Chancellor Merkel shares my belief that no single nation can meet the challenges of our time alone. Today we reaffirmed that the United States and Germany, one of our closest allies and an indispensable partner, will continue to play a leadership role across the range of challenges.
We're building on the bold steps we took at the G-20 summit by aggressively confronting the global economic crisis. I underscored our commitment to strengthening financial regulations, and I welcome Chancellor Merkel's commitment to reform.
As we prepare for the G-8 summit in Italy and look ahead to the G-20 summit in Pittsburgh, we agreed on the need to avoid protectionism and to embrace concerted collective action that creates sustainable growth and shared prosperity.
I reiterated America's commitment to stand with Germany and lead in confronting the energy and climate change crisis. And let me say, Chancellor, that I've been very impressed by Germany's foresight and commitment to clean energy, which I saw in the many wind turbines as I traveled over the German landscape.
And it's my hope that the United States will match that commitment today, when our House of Representatives votes on a critical energy bill that will promote a new generation of clean, renewable energy in our country.

Records provided:
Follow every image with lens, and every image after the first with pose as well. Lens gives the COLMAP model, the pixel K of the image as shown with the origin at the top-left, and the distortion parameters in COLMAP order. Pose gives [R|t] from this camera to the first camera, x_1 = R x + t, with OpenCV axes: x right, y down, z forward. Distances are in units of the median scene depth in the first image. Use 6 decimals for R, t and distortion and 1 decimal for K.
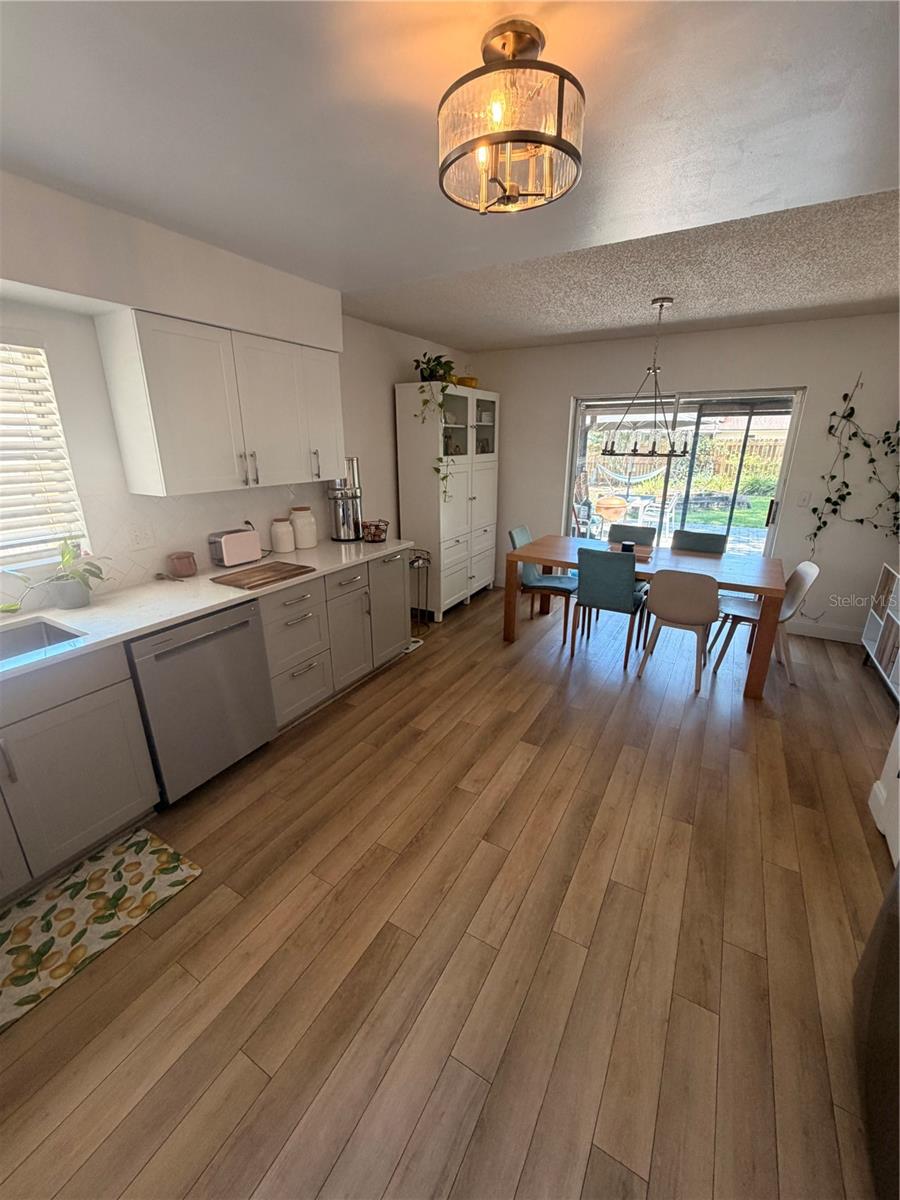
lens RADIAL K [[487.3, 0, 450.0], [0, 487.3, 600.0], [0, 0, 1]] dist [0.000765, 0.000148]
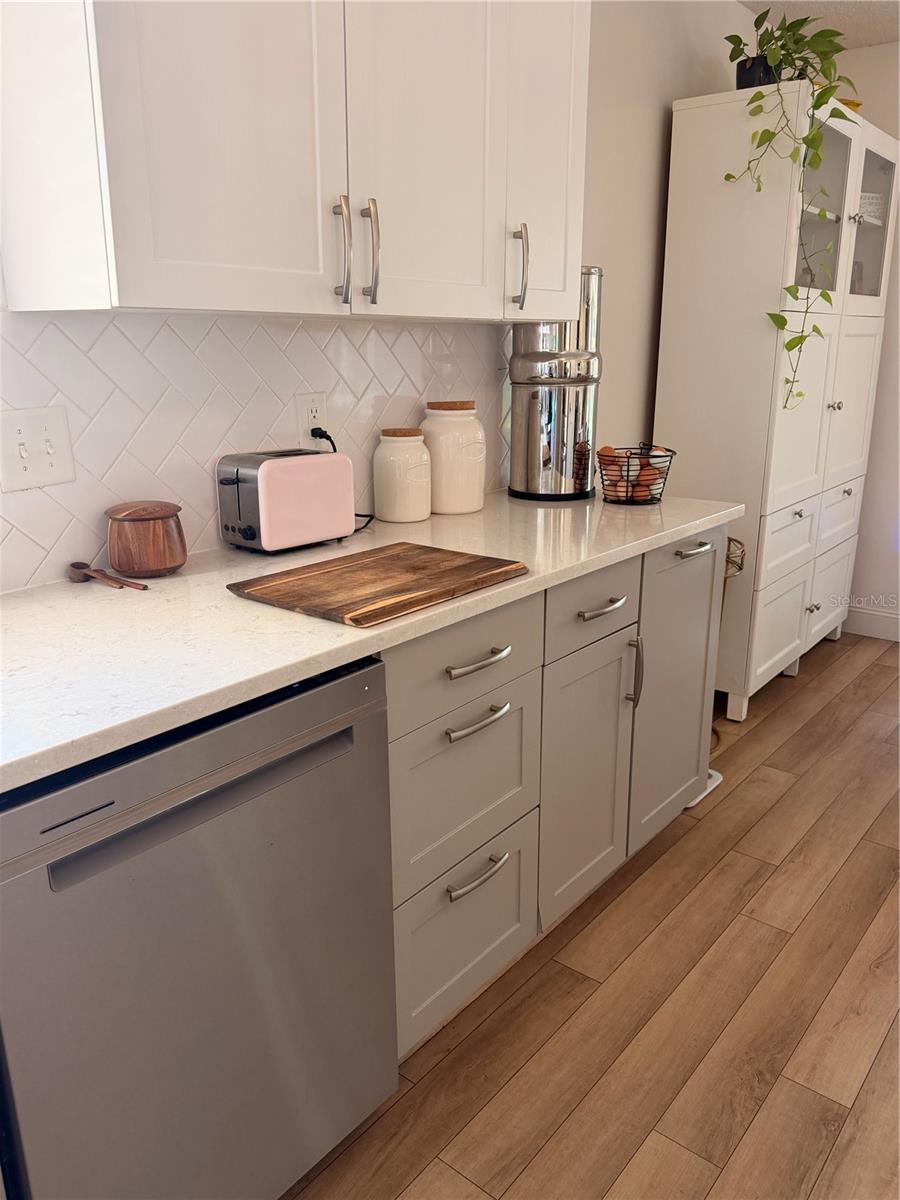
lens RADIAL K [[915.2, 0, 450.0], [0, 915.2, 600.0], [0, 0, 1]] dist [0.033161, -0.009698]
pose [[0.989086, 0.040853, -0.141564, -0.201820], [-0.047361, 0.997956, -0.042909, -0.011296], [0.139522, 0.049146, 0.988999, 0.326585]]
---
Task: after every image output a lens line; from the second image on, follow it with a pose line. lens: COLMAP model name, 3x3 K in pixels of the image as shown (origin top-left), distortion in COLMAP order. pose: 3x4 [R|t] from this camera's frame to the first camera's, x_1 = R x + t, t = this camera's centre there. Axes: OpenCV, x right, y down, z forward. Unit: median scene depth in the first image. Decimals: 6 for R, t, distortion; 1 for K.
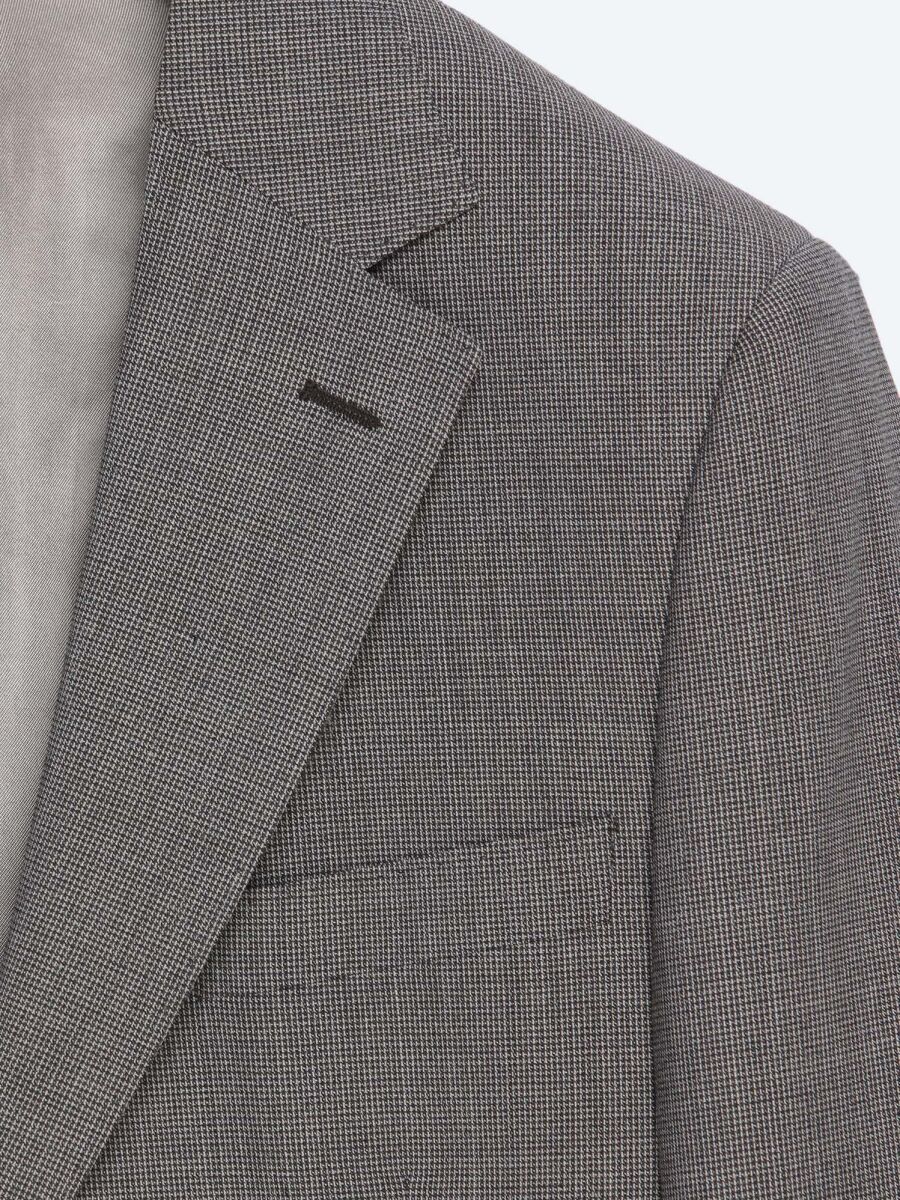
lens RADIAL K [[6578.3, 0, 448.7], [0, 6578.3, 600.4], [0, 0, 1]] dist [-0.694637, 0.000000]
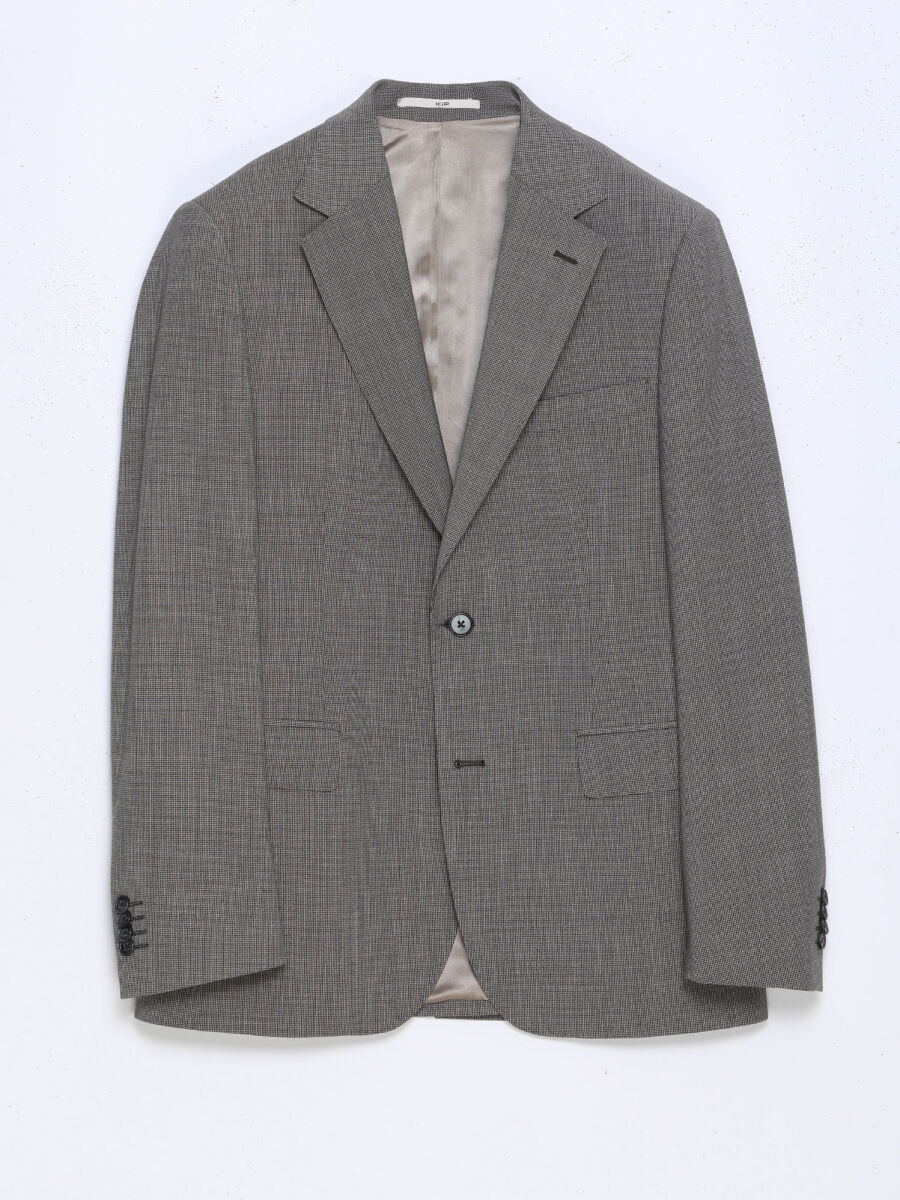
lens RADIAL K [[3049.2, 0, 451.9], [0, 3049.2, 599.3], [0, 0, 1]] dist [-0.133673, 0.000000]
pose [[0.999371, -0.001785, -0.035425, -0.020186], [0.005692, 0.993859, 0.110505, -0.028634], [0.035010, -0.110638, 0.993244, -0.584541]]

Study questions:
1 > In the remarks, what did the speaker see while traveling over the German landscape?
2 > From the remarks, copy out the passage from "We're building on" up to and including "and shared prosperity.".

Answers to the exercises:
1 > Many wind turbines.

2 >
We're building on the bold steps we took at the G-20 summit by aggressively confronting the global economic crisis. I underscored our commitment to strengthening financial regulations, and I welcome Chancellor Merkel's commitment to reform.
As we prepare for the G-8 summit in Italy and look ahead to the G-20 summit in Pittsburgh, we agreed on the need to avoid protectionism and to embrace concerted collective action that creates sustainable growth and shared prosperity.